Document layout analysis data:
☆ ☆ ☆ ☆ ☆
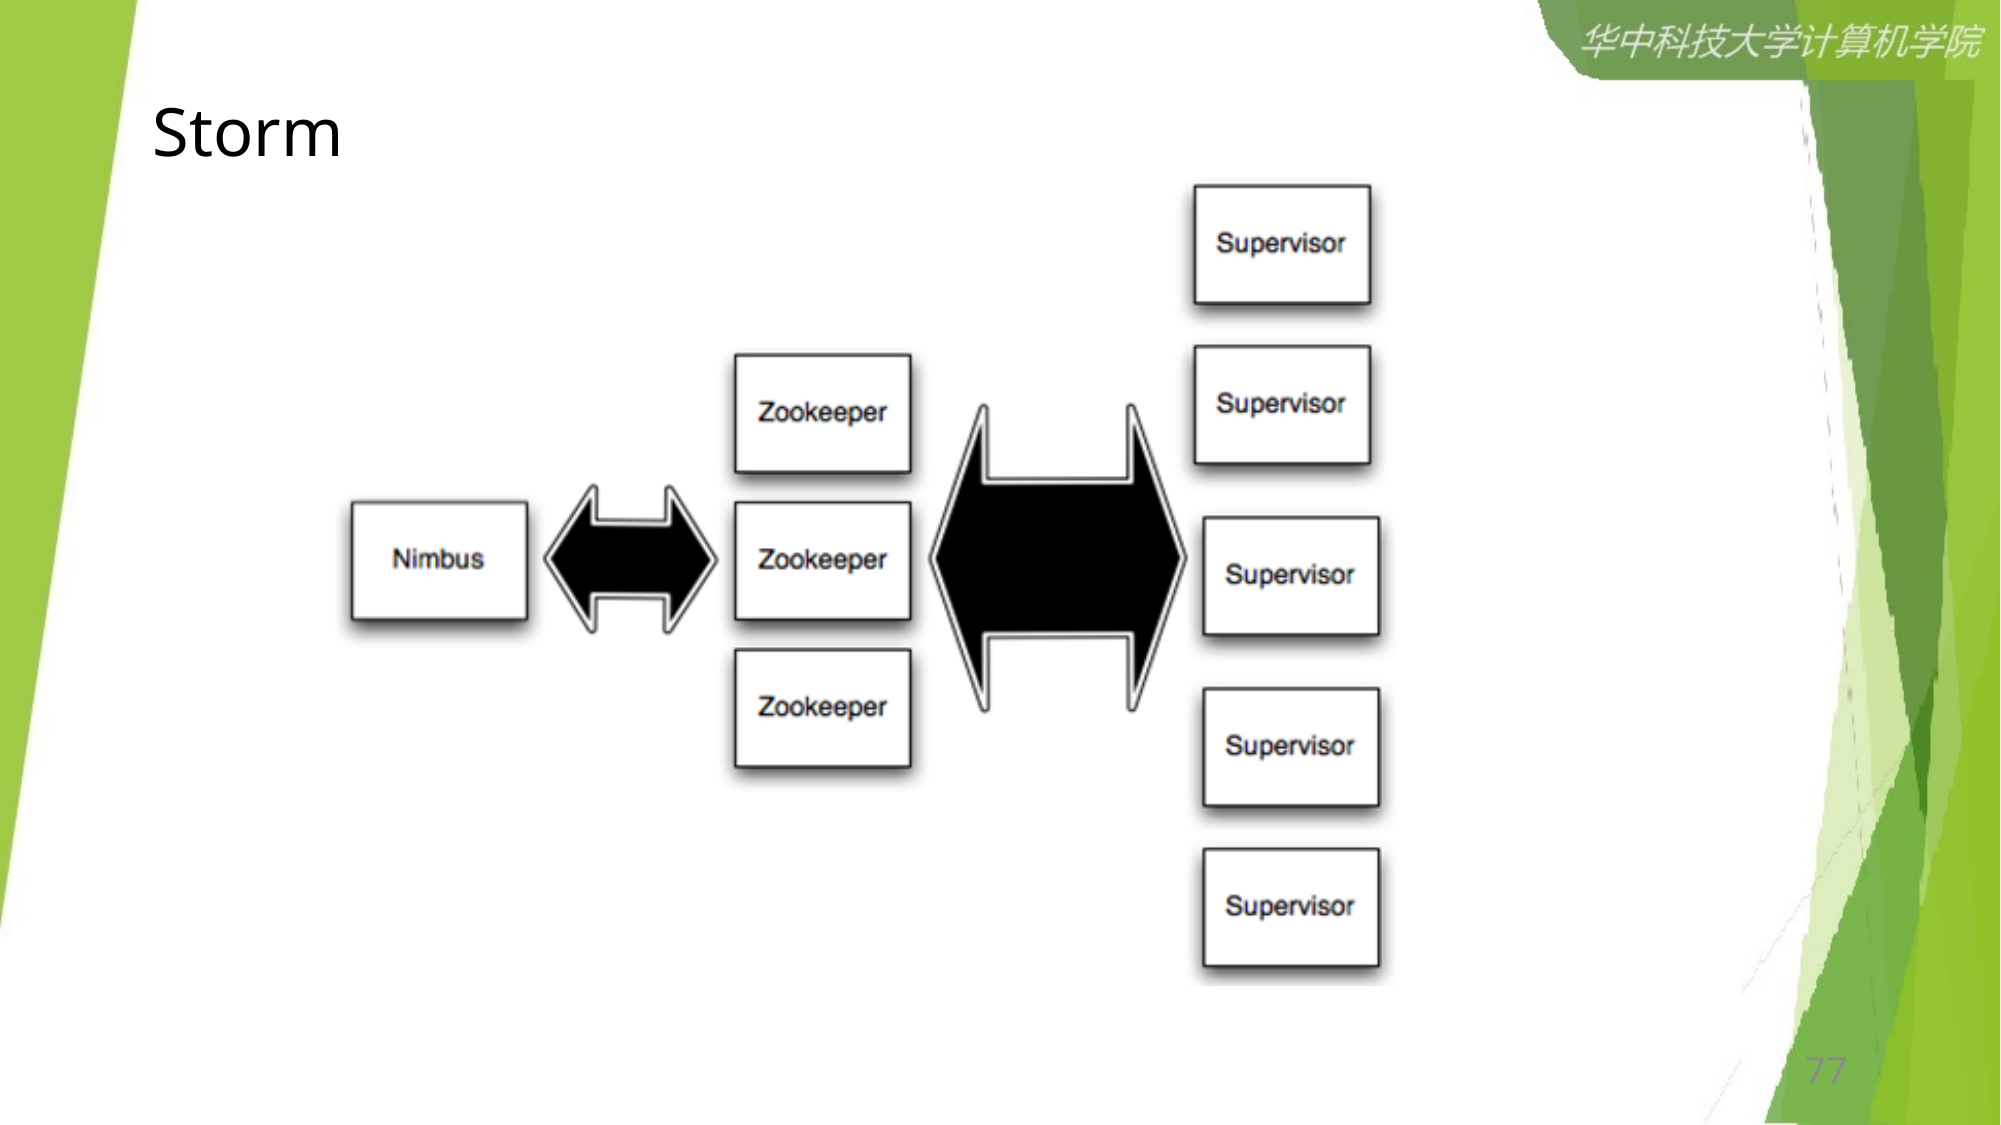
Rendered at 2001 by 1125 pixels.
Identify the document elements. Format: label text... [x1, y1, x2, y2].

title Storm [137, 59, 1863, 211]
slide_number 77 [1412, 1042, 1863, 1103]
picture [0, 0, 2001, 1125]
☆ ☆ ☆ ☆ ☆
Only these lines should appear in the reply: the one containing "Identify the document", the last line of the data, and all lines between them, each copied exactly.

Identify the document elements. Format: label text... [x1, y1, x2, y2].

title Storm [137, 59, 1863, 211]
slide_number 77 [1412, 1042, 1863, 1103]
picture [0, 0, 2001, 1125]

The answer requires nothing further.